Foreword to the Anglican Religious Life Year Book, 2012-13 (8th edition)

by Rt Revd John Pritchard, Bishop of Oxford

Alnmouth Friary; room 15; bliss. That was where I used to go on retreat when I was in the north of England. It was a superb place with its panoramic view of sea, sky and cliff top. Then there was the space, the worship, the acts of grace (a tot of whiskey arriving late one evening, left by a generous guest but surplus to Community requirements). To a weary bishop it was a glimpse of the hospitable heart of God.

Obviously there are many different styles of religious life, but there is only one God calling us irresistibly to transformation. This Year Book celebrates that richness and that potential for renewal.

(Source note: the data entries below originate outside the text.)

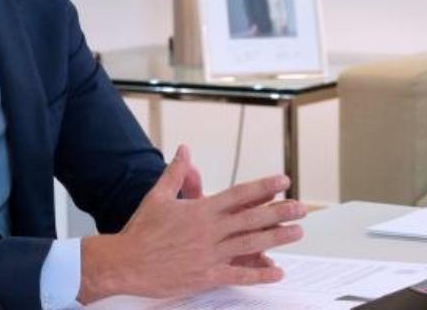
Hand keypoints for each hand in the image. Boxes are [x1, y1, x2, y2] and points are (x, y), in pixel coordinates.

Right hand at [77, 145, 305, 302]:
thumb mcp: (158, 196)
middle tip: (302, 207)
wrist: (124, 262)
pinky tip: (276, 271)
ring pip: (250, 244)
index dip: (263, 187)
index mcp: (201, 210)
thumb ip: (176, 173)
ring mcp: (209, 254)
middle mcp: (209, 230)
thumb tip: (184, 150)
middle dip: (280, 212)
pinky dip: (259, 274)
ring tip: (297, 232)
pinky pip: (237, 274)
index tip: (283, 181)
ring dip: (276, 238)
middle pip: (252, 218)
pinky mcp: (205, 275)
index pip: (239, 194)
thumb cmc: (140, 230)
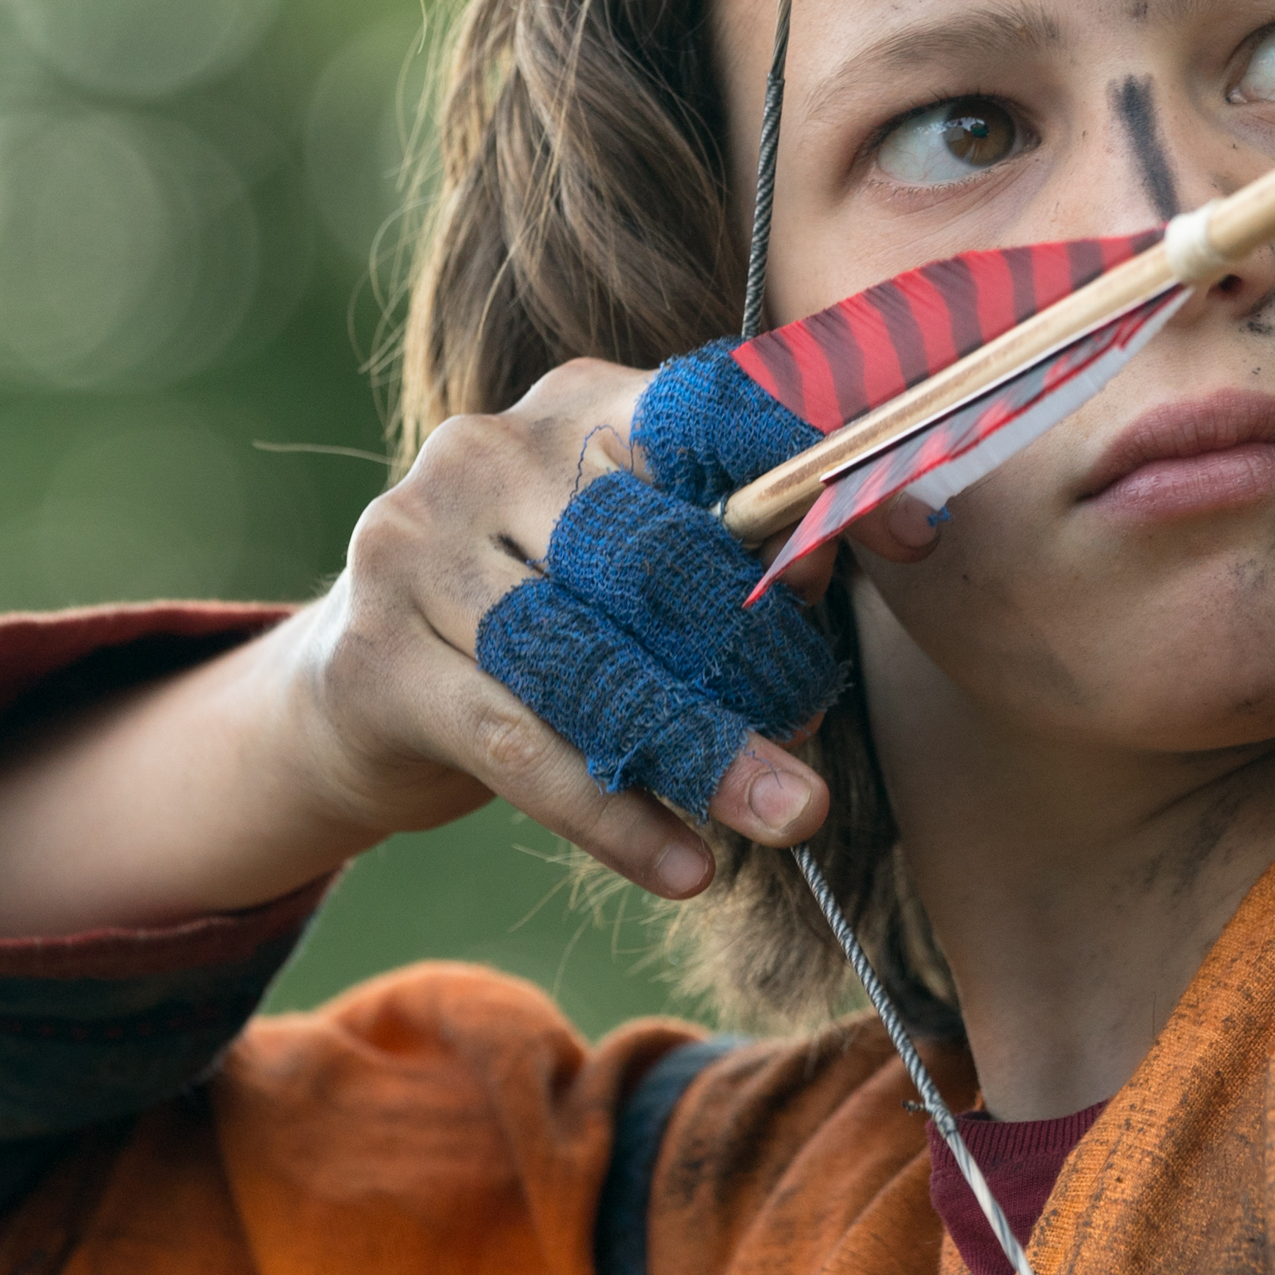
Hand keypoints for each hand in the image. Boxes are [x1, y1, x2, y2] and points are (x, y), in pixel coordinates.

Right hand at [284, 357, 839, 898]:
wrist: (360, 694)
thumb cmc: (545, 620)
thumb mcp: (638, 569)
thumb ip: (741, 557)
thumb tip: (838, 563)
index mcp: (575, 406)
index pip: (705, 410)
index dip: (814, 466)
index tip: (914, 539)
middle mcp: (484, 453)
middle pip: (652, 556)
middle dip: (756, 652)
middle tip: (823, 733)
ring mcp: (414, 551)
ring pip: (589, 662)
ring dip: (702, 751)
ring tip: (792, 817)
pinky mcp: (376, 660)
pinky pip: (520, 747)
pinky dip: (614, 817)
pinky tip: (686, 868)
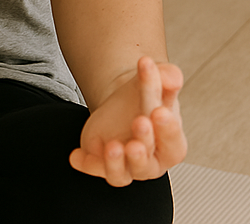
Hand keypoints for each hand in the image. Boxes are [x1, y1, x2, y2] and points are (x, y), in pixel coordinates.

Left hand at [69, 56, 186, 186]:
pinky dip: (85, 164)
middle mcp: (150, 161)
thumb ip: (167, 77)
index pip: (173, 142)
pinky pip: (93, 167)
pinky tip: (76, 156)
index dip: (168, 129)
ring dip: (116, 162)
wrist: (123, 105)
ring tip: (113, 146)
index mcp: (170, 145)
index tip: (160, 110)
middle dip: (143, 142)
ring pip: (122, 174)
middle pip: (147, 161)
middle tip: (140, 122)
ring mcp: (125, 165)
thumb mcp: (158, 82)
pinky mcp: (100, 162)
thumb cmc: (146, 100)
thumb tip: (171, 75)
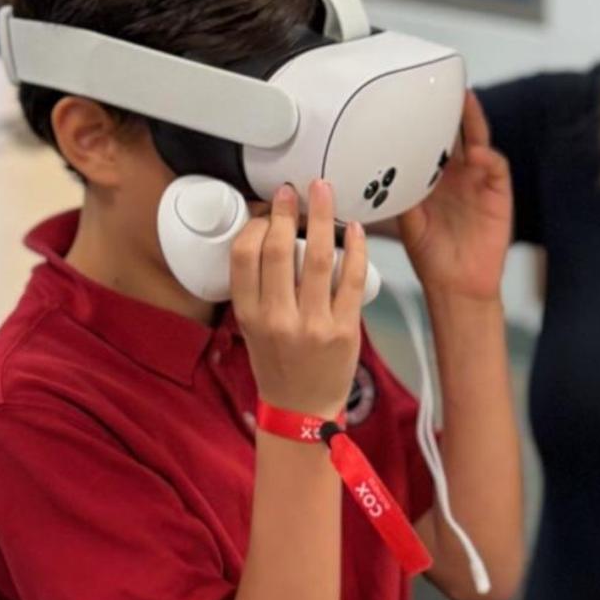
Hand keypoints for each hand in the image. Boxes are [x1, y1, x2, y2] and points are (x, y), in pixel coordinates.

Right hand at [232, 181, 368, 419]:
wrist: (302, 409)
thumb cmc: (279, 363)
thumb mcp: (252, 328)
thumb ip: (257, 288)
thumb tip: (269, 233)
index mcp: (249, 315)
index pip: (243, 256)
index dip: (255, 224)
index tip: (266, 210)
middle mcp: (277, 319)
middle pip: (277, 249)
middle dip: (285, 211)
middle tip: (292, 190)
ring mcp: (312, 325)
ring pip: (316, 258)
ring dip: (322, 217)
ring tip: (323, 191)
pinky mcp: (344, 330)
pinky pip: (351, 279)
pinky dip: (355, 249)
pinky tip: (355, 229)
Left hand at [398, 92, 513, 303]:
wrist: (457, 285)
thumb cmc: (432, 256)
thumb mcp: (407, 222)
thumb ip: (398, 196)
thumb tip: (376, 174)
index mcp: (433, 177)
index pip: (429, 140)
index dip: (423, 119)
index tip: (411, 96)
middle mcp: (457, 174)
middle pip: (456, 132)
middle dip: (450, 108)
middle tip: (442, 83)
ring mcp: (479, 181)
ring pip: (477, 141)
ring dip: (472, 121)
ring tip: (465, 100)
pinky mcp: (498, 194)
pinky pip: (496, 168)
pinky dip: (488, 158)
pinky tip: (477, 154)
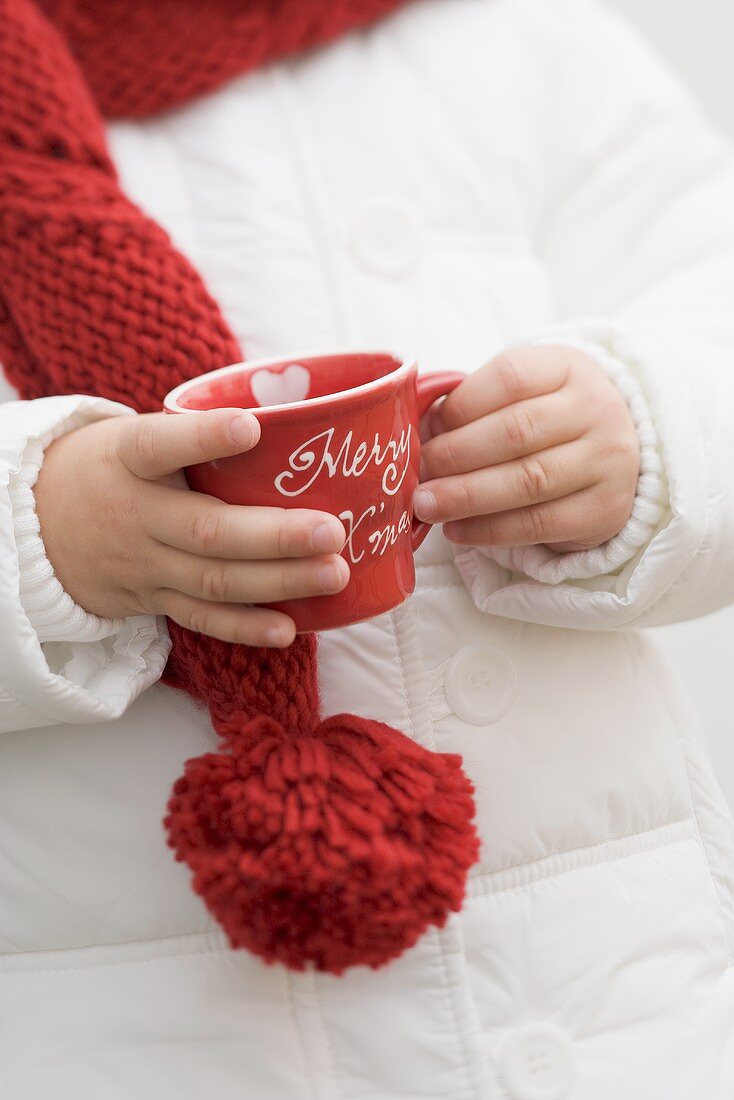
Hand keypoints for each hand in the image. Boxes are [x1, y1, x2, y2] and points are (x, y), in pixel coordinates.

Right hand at [34, 409, 348, 645]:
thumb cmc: (110, 467)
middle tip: (332, 531)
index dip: (203, 438)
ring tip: (334, 573)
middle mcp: (135, 515)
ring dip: (278, 581)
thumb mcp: (131, 436)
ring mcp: (144, 565)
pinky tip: (290, 627)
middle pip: (207, 531)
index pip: (159, 446)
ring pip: (214, 579)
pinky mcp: (150, 600)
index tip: (250, 427)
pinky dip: (245, 626)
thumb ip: (192, 433)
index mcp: (127, 459)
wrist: (34, 526)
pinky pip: (200, 618)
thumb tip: (293, 418)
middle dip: (275, 535)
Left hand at [414, 344, 639, 551]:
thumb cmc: (548, 422)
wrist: (615, 457)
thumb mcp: (521, 396)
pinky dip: (491, 530)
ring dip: (467, 496)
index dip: (460, 407)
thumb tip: (420, 435)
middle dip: (455, 456)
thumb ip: (475, 407)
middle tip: (417, 475)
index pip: (510, 378)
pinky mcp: (606, 509)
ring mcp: (608, 460)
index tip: (425, 431)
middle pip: (517, 432)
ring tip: (427, 505)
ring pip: (528, 480)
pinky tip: (457, 530)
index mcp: (568, 368)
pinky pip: (540, 523)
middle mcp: (596, 409)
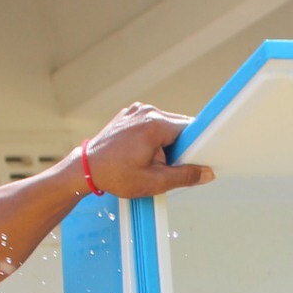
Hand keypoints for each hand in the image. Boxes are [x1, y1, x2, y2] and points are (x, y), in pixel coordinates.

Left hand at [79, 103, 213, 197]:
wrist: (86, 169)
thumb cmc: (115, 175)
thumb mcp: (154, 182)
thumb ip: (184, 176)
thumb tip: (206, 173)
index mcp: (155, 124)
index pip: (190, 129)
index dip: (197, 146)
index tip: (196, 159)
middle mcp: (146, 111)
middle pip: (178, 126)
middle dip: (180, 146)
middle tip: (168, 165)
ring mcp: (136, 111)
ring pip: (165, 125)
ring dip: (166, 142)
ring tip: (152, 160)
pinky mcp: (129, 114)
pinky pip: (151, 123)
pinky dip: (153, 137)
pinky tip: (143, 152)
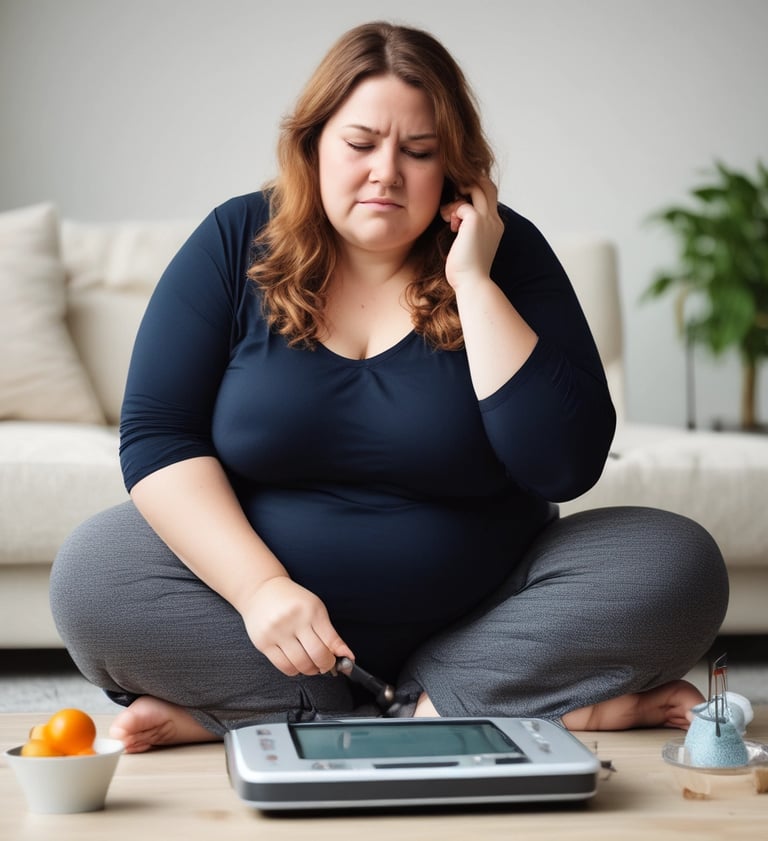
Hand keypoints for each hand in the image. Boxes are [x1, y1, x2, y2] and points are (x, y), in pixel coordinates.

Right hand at [240, 576, 353, 675]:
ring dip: (311, 670)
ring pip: (301, 664)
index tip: (342, 661)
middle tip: (326, 664)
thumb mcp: (315, 608)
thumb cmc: (292, 600)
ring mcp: (277, 632)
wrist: (262, 590)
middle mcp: (294, 620)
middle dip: (326, 665)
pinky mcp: (263, 643)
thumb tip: (347, 655)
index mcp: (311, 610)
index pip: (331, 641)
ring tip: (312, 664)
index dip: (340, 656)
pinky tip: (297, 664)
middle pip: (317, 655)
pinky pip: (284, 666)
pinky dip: (295, 670)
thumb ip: (330, 633)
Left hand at [441, 176, 503, 290]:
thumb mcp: (470, 245)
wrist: (472, 282)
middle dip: (468, 184)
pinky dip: (452, 211)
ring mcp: (487, 219)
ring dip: (458, 197)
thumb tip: (455, 220)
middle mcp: (494, 220)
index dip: (474, 192)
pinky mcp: (476, 220)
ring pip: (477, 187)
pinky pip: (462, 204)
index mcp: (495, 226)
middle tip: (452, 197)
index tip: (457, 203)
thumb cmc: (467, 270)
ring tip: (448, 215)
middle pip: (487, 185)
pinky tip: (450, 225)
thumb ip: (467, 230)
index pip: (489, 197)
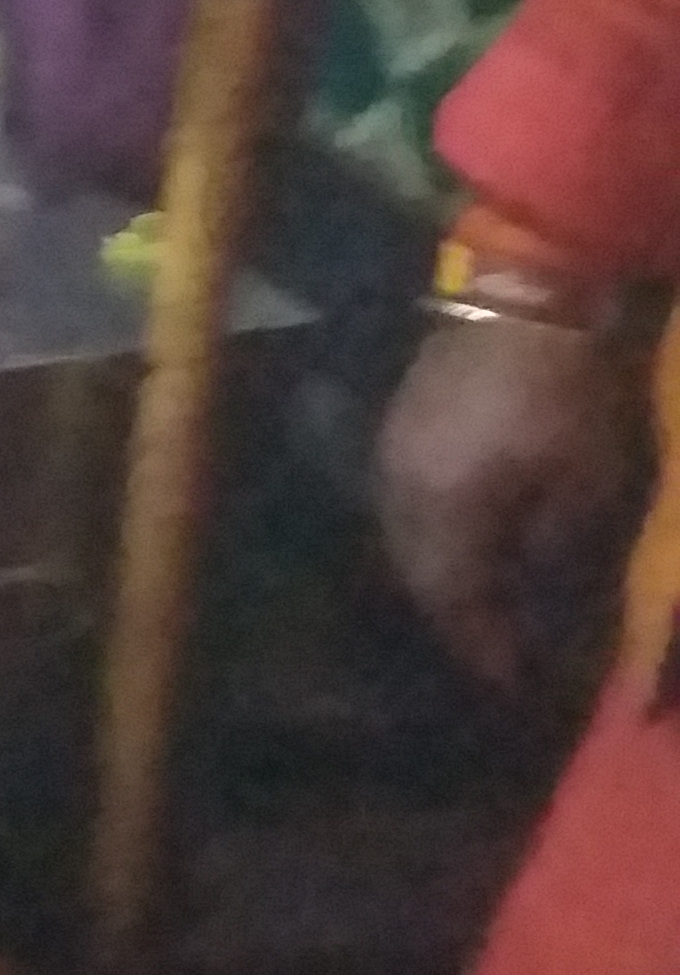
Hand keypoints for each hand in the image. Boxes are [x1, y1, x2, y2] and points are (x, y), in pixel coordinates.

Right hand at [379, 313, 643, 687]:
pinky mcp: (400, 427)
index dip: (483, 645)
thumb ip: (550, 543)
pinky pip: (406, 505)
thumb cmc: (563, 389)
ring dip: (440, 578)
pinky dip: (433, 538)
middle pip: (417, 575)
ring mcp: (391, 453)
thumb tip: (532, 585)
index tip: (512, 683)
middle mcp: (400, 488)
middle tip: (494, 650)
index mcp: (442, 507)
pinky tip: (465, 542)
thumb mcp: (583, 478)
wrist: (525, 291)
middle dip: (454, 618)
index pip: (453, 599)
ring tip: (481, 604)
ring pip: (404, 541)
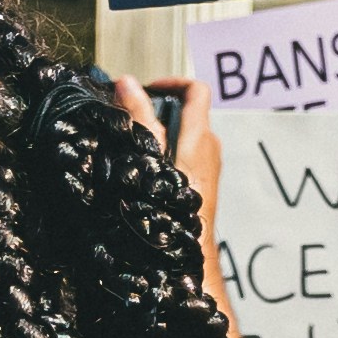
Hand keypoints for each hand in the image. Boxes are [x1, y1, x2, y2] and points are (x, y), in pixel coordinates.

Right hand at [119, 73, 228, 240]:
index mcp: (199, 137)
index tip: (146, 89)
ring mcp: (209, 167)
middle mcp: (210, 148)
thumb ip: (139, 118)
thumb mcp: (149, 157)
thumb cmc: (171, 209)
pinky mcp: (203, 183)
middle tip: (131, 121)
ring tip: (134, 147)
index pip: (196, 91)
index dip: (172, 82)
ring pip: (184, 136)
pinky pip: (186, 155)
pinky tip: (145, 171)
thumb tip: (127, 83)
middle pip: (187, 113)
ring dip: (160, 134)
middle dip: (158, 111)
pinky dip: (167, 152)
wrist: (189, 255)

Moreover, our Religious Communities act as reminders of the depth and complexity of faith. In an age of ‘coin-operated’ religion where ‘outcomes’ are valued more highly than wisdom, our Communities are signs of contradiction in a self-absorbed (not to say self-opinionated) culture. Their counter-cultural life demands of their brothers and sisters self-knowledge, discipline and clarity of purpose if they are to sustain their trajectory towards God.

The rest of us need not only their constant intercession but also their desire to return the loving gaze of God. In this they model the purpose of creation, which is precisely to live and flourish in that gaze of divine Love. No wonder we need our Religious Communities: they go before us as spiritual adventurers.

From the vantage point of a place on the Advisory Group on the Relations of Bishops and Religious Communities, and being a Visitor to a number of those Communities, I particularly welcome the explorations going on between traditional Religious Communities with all their accumulated experience and wisdom, and the new religious communities which are springing up energetically and looking for guidance. Most of these new communities are not sufficiently mature yet to find a place in the Year Book, but they are bubbling up just below the surface. God is always at work renewing his Church: we are simply called to ‘catch the wave’ of the Spirit and hang to our surf-board!

What is never negotiable, however, is the primary vocation of Religious Communities to live in the gaze of God and to experience for and with the rest of us the blistering caress of God’s love.

How lost we would be without you. Thank you for staying close to the fire.